# BOYCOTT PAUL HARRRRRRRVVVVY!!!!!!!!!!!!



## Brad Hanson (Nov 13, 2004)

I was traveling on 11/19 and had little choice in my radio entertaiment and stumbled onto a long winded distertation from Mr. Paul Harvey. He was praising and honoring those who faught for and won the ban on fox hunting in England. Mind you this was against the recomondation of the house of lords and huge public protest for keeping the traditional hunt. He then went on to praise the efforts of the Human Society of the United States. For those of you who may live under a rock... these arent the ones that try to save puppies and kittens from the needle...they want to take your right to hunt game! Granted we dont live in a psuedo demoractic society like the english but whats next? Peta is launching a major effort to try and tell us that fish are cuddly and have emotions. They even go as far as to say fish can be trained! Next on NBC the world carp olympics!!!!!!!! PA-LEEZE!!!!!!!!! These groups are extremley vocal, well financed and gaining ground. We must continue to fight these as a group of outdoors concerns, not just hunters!
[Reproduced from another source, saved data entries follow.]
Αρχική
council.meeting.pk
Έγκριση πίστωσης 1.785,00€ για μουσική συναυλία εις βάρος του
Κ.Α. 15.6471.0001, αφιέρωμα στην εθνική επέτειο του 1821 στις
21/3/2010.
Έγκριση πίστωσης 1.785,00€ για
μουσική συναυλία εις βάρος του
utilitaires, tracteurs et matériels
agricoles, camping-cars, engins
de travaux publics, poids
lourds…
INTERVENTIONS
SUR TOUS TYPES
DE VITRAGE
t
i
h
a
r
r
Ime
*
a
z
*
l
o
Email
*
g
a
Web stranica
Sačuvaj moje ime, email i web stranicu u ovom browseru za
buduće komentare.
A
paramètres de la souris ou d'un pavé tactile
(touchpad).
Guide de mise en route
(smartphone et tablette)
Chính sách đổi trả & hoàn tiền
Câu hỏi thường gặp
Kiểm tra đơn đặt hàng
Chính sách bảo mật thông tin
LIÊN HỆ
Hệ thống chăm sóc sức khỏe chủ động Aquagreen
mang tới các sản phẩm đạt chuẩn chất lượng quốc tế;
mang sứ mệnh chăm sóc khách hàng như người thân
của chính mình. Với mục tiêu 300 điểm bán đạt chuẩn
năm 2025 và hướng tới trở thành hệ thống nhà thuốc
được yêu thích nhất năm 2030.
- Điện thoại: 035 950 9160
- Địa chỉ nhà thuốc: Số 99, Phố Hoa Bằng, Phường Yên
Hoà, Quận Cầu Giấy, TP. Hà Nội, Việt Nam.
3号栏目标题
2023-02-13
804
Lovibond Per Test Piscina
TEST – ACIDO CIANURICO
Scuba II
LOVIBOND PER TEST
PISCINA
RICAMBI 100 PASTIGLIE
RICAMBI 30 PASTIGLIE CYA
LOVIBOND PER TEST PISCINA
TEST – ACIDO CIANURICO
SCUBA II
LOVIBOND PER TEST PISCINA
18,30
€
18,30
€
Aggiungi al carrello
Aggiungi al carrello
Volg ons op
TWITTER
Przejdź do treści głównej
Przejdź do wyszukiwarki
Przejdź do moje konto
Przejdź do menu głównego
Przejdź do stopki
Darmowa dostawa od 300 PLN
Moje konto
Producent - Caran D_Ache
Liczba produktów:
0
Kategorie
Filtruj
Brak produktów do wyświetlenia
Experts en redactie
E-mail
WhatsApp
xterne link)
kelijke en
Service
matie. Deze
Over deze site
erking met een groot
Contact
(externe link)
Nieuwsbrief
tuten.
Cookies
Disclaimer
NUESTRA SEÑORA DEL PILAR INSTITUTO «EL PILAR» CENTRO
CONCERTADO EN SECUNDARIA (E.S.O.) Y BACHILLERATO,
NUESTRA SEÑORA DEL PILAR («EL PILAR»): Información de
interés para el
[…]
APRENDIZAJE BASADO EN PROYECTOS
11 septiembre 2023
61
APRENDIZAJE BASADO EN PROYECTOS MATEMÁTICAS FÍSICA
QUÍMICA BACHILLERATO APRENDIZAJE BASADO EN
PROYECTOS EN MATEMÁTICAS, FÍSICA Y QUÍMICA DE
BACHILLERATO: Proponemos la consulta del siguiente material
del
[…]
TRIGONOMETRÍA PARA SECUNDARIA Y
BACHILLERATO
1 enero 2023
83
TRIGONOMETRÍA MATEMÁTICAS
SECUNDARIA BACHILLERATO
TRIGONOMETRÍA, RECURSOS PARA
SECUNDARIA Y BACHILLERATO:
I dont know about you but tofu aint' food...Game...its whats for dinner!!!!!!!! :******:


----------



## win4win (Sep 8, 2003)

You can tell him what you think about his comments here.....

http://www.paulharvey.com/email_form.shtml


----------



## Wood Duck (Mar 22, 2002)

E-mail sent!


----------



## Remmi_&amp;_I (Dec 2, 2003)

Brad Hanson said:


> Next on NBC the world carp olympics!!!!!!!!


 :rollin: :rollin: :rollin: :rollin: :rollin: :rollin: :rollin: :rollin: :rollin: :rollin: :rollin: :rollin:


----------



## Draker16 (Nov 23, 2004)

another email sent!!!!!!!!!!


----------



## Brad Hanson (Nov 13, 2004)

THANKS for the link! I have tried to make a calm (and as intelligent as possible with a public education) augurment with Mr. Harvey as possilbe. We'll see if he or his people respond.


----------



## MOSSBACK (Jun 10, 2004)

Yeah, thanks for the link I also sent an e-mail but no response from the Paul Harvey people.


----------